» Tâche 1:
Dans le texte sur le Petit Chaperon rouge, de quoi est garni le panier que porte la petite fille ?
........
On ne me la fait pas à moi !
ysee-louise
Voyez-vous ça…oui oui, bien sûr, le petit chaperon rouge est une petite fille dont l’innocence n’a d’égal que la naïveté. Ben voyons, à d’autres Charles, on ne me la fait pas à moi Monsieur Perrault !
Premièrement, elle est habillée en rouge des pieds à la tête. Parfait accoutrement pour traverser discrètement une forêt verte et dangereuse ! Cette couleur n’excite-t-elle pas les taureaux de tout poil ? Qui me contredirait sur ce point ? Le fâcheux m’opposerait le feu rouge, qui dit « stop, on ne va pas plus loin, limite non franchissable », certes, certes. Mais j’avancerais les nuisettes, dentelles et corsets carmins qui excitent le mâle, assortis au rubis des lèvres mutines et des manucures provocantes… invitation bien plus que prévention vous dis-je !
Soit, au bénéfice du doute, je suis le fâcheux et abandonne la suggestion colorée pour aller plus avant dans ce conte bien innocent. Elle s’engage dans le bois, et par hasard, oh oui, vraiiiiiiiiiiiiment par hasard, elle rencontre le loup. Parce que, c’est bien connu, à cette époque, les petites-filles ne savaient pas qu’il y avait des bêtes dangereuses dans les bois. Mais enfin, n’importe quel personnage de conte qui se respecte sait tout cela, qu’il soit petit poucet ou chat avec ou sans bottes d’ailleurs. Moui moui, elle n’a pas conscience du danger qui la guette et se promène, notre petite ingénue toute rouge, sur le sentier, avec au bras un panier garni d’une galette qui embaume à la ronde. Comme ça au moins, si le gros loup ne l’a pas vu dans son accoutrement écarlate, il la sentira, c’est sûr !
........
» Tâche 2:
Dans les enregistrements, renommez « lien » en « hyperlien » de la ligne contenant « ДНК анализ на национальность » jusqu'à la fin des enregistrements, sans rien changer d'autre. Redonnez uniquement ces lignes, sans les images, s'il vous plaît.

(Contenu transcrit des pages)
........
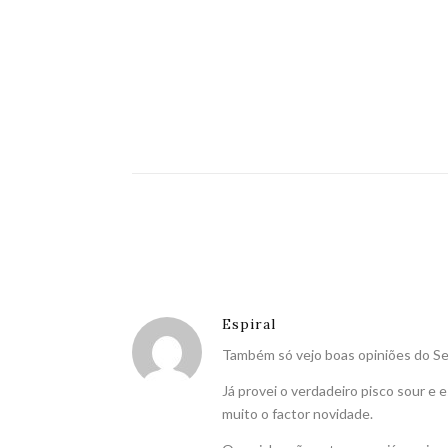
Espiral
Também só vejo boas opiniões do Se
Já provei o verdadeiro pisco sour e 
muito o factor novidade.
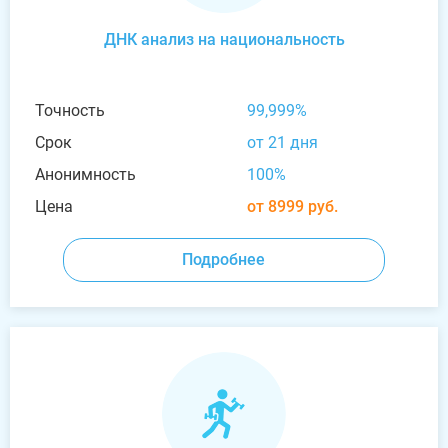
ДНК анализ на национальность
Точность
99,999%
Срок
от 21 дня
Анонимность
100%
Цена
от 8999 руб.
Подробнее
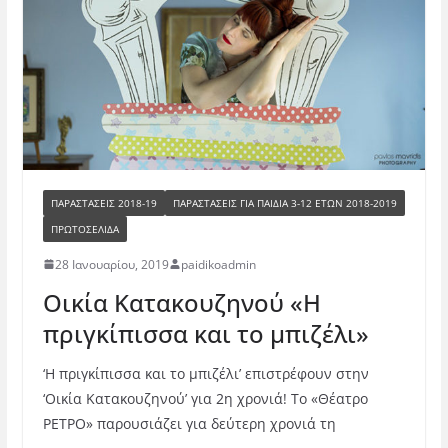
ΠΑΡΑΣΤΑΣΕΙΣ 2018-19
ΠΑΡΑΣΤΆΣΕΙΣ ΓΙΑ ΠΑΙΔΙΆ 3-12 ΕΤΏΝ 2018-2019
ΠΡΩΤΟΣΕΛΙΔΑ
28 Ιανουαρίου, 2019
paidikoadmin
Οικία Κατακουζηνού «Η
πριγκίπισσα και το μπιζέλι»
‘Η πριγκίπισσα και το μπιζέλι’ επιστρέφουν στην
‘Οικία Κατακουζηνού’ για 2η χρονιά! Το «Θέατρο
ΡΕΤΡΟ» παρουσιάζει για δεύτερη χρονιά τη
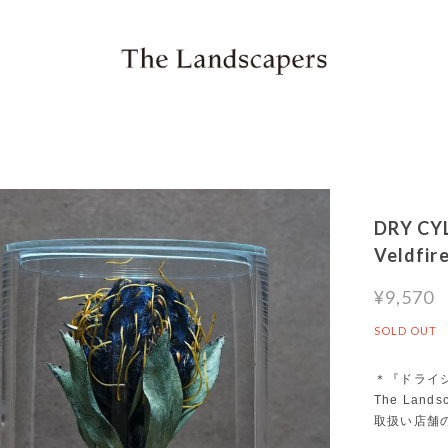
DRY CY
Veldfir
¥9,570
SOLD OUT
＊『ドライ
The Land
取扱い店舗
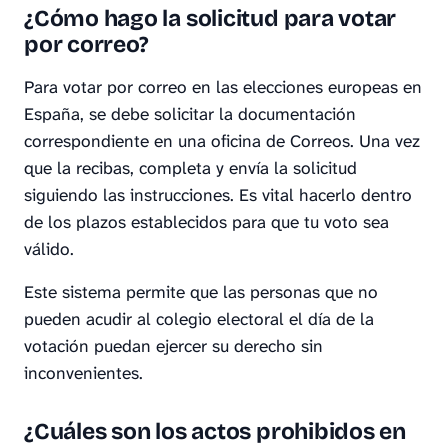
¿Cómo hago la solicitud para votar
por correo?
Para votar por correo en las elecciones europeas en
España, se debe solicitar la documentación
correspondiente en una oficina de Correos. Una vez
que la recibas, completa y envía la solicitud
siguiendo las instrucciones. Es vital hacerlo dentro
de los plazos establecidos para que tu voto sea
válido.
Este sistema permite que las personas que no
pueden acudir al colegio electoral el día de la
votación puedan ejercer su derecho sin
inconvenientes.
¿Cuáles son los actos prohibidos en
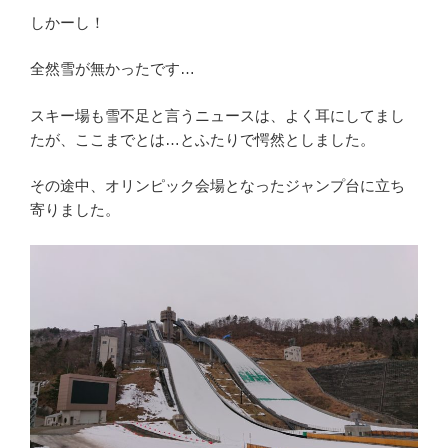
しかーし！
全然雪が無かったです…
スキー場も雪不足と言うニュースは、よく耳にしてまし
たが、ここまでとは…とふたりで愕然としました。
その途中、オリンピック会場となったジャンプ台に立ち
寄りました。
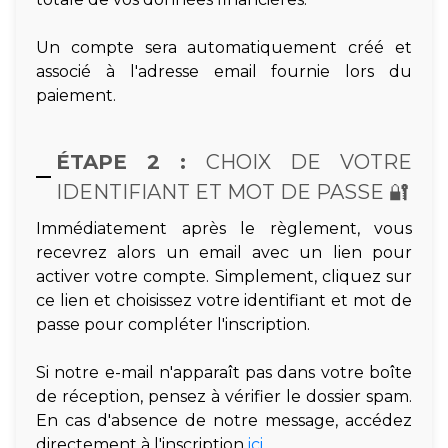
Un compte sera automatiquement créé et
associé à l'adresse email fournie lors du
paiement.
ÉTAPE 2 :
CHOIX DE VOTRE
IDENTIFIANT ET MOT DE PASSE 🔐
Immédiatement après le règlement, vous
recevrez alors un email avec un lien pour
activer votre compte. Simplement, cliquez sur
ce lien et choisissez votre identifiant et mot de
passe pour compléter l'inscription.
Si notre e-mail n'apparaît pas dans votre boîte
de réception, pensez à vérifier le dossier spam.
En cas d'absence de notre message, accédez
directement à l'inscription
ici
.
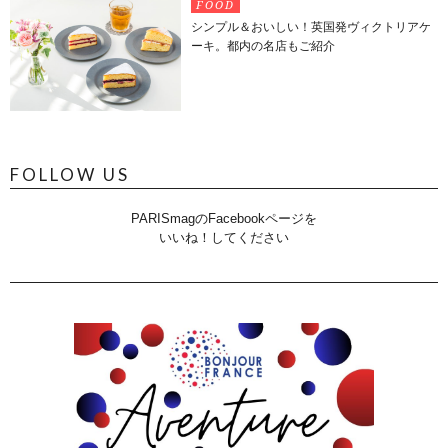
FOOD
シンプル＆おいしい！英国発ヴィクトリアケ
ーキ。都内の名店もご紹介
FOLLOW US
PARISmagのFacebookページを
いいね！してください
........
» Résultat 1:
D'une galette qui embaume à la ronde.

» Résultat 2:
ДНК анализ на национальность
Точность
99,999%
Срок
от 21 дня
Анонимность
100%
Цена
от 8999 руб.
Подробнее
ΠΑΡΑΣΤΑΣΕΙΣ 2018-19
ΠΑΡΑΣΤΆΣΕΙΣ ΓΙΑ ΠΑΙΔΙΆ 3-12 ΕΤΏΝ 2018-2019
ΠΡΩΤΟΣΕΛΙΔΑ
28 Ιανουαρίου, 2019
paidikoadmin
Οικία Κατακουζηνού «Η
πριγκίπισσα και το μπιζέλι»
‘Η πριγκίπισσα και το μπιζέλι’ επιστρέφουν στην
‘Οικία Κατακουζηνού’ για 2η χρονιά! Το «Θέατρο
ΡΕΤΡΟ» παρουσιάζει για δεύτερη χρονιά τη
DRY CY
Veldfir
¥9,570
SOLD OUT
＊『ドライ
The Land
取扱い店舗
¿Cómo hago la solicitud para votar
por correo?
Para votar por correo en las elecciones europeas en
España, se debe solicitar la documentación
correspondiente en una oficina de Correos. Una vez
que la recibas, completa y envía la solicitud
siguiendo las instrucciones. Es vital hacerlo dentro
de los plazos establecidos para que tu voto sea
válido.
Este sistema permite que las personas que no
pueden acudir al colegio electoral el día de la
votación puedan ejercer su derecho sin
inconvenientes.
¿Cuáles son los actos prohibidos en
しかーし！
全然雪が無かったです…
スキー場も雪不足と言うニュースは、よく耳にしてまし
たが、ここまでとは…とふたりで愕然としました。
その途中、オリンピック会場となったジャンプ台に立ち
寄りました。
Un compte sera automatiquement créé et
associé à l'adresse email fournie lors du
paiement.
ÉTAPE 2 :
CHOIX DE VOTRE
IDENTIFIANT ET MOT DE PASSE 🔐
Immédiatement après le règlement, vous
recevrez alors un email avec un hyperlien pour
activer votre compte. Simplement, cliquez sur
ce hyperlien et choisissez votre identifiant et mot de
passe pour compléter l'inscription.
Si notre e-mail n'apparaît pas dans votre boîte
de réception, pensez à vérifier le dossier spam.
En cas d'absence de notre message, accédez
directement à l'inscription
ici
.
FOOD
シンプル＆おいしい！英国発ヴィクトリアケ
ーキ。都内の名店もご紹介
FOLLOW US
PARISmagのFacebookページを
いいね！してください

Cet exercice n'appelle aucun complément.